CASTLE ROCK, Colo. (CBS4) - Amendment 64 may never take effect in Douglas County.

While voters across the state approved making marijuana legal earlier this month, county commissioners are pushing a local ban on growing and selling pot.

There is a loophole in the amendment that allows certain towns and counties to opt out of major elements of the law as long as it's done within a month of Election Day.

Douglas County voters have never supported the legalization of marijuana, so county commissioners worked to opt out as soon as they could.

"We've had four elections, and four elections have clearly stated that our citizens didn't want to have any issues dealing with marijuana, period, passed in Douglas County," County Commissioner Jack Hilbert said.

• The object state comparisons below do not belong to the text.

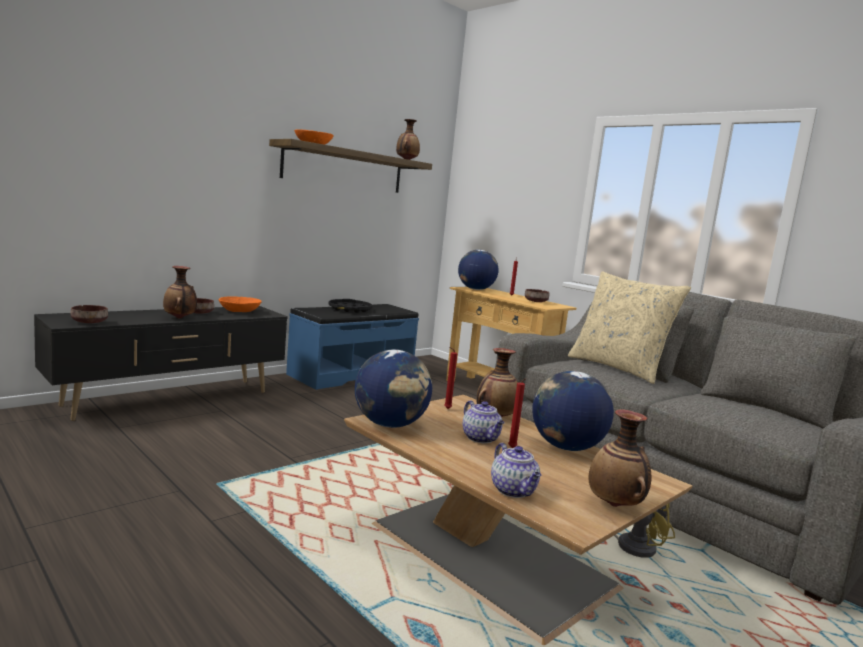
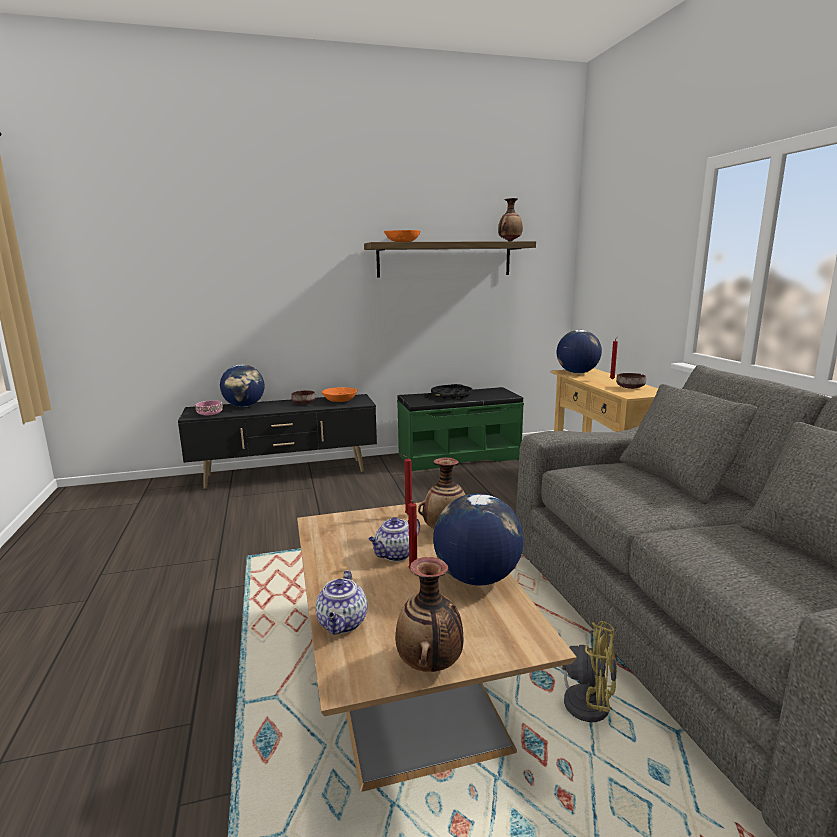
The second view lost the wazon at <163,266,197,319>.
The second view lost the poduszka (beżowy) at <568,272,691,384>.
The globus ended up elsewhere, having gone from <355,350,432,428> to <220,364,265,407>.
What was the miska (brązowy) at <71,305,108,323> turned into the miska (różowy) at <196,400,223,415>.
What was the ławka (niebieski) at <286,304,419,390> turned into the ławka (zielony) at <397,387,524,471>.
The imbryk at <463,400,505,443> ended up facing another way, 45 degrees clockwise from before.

It would still be legal to own an ounce or less of marijuana, but growing and selling it won't be legal.

Douglas County said they are acting now to avoid the creation of a licensing agency required for sales. Otherwise the county would have to wait two years to ban and shut down businesses that had already started. Medical marijuana dispensaries were closed in the same fashion in the county.

"Then you're actually sending a message to people so they don't have to come in and think they have a grandfathering status with that particular right," Hilbert said.

The Department of Revenue says that Douglas County will miss out on funds raised by the direct sale of marijuana. An additional excise tax of marijuana is intended to fund the school system. The Douglas County School Board didn't say they'd except money raised by Amendment 64, but Hilbert says they should, even without their county housing the industry.

"We are going to have impacts because of marijuana. Even the fact that we don't allow it to be sold and grown, we're still going to have impacts and costs as a result of it," he said.

There are still a lot of questions to be answered about the taxes for Amendment 64. The Department of Revenue doesn't even know how Douglas County will be able to avoid receiving some of the tax revenue because of the amendment.

The second reading on the ban will happen on Dec. 18 in Castle Rock.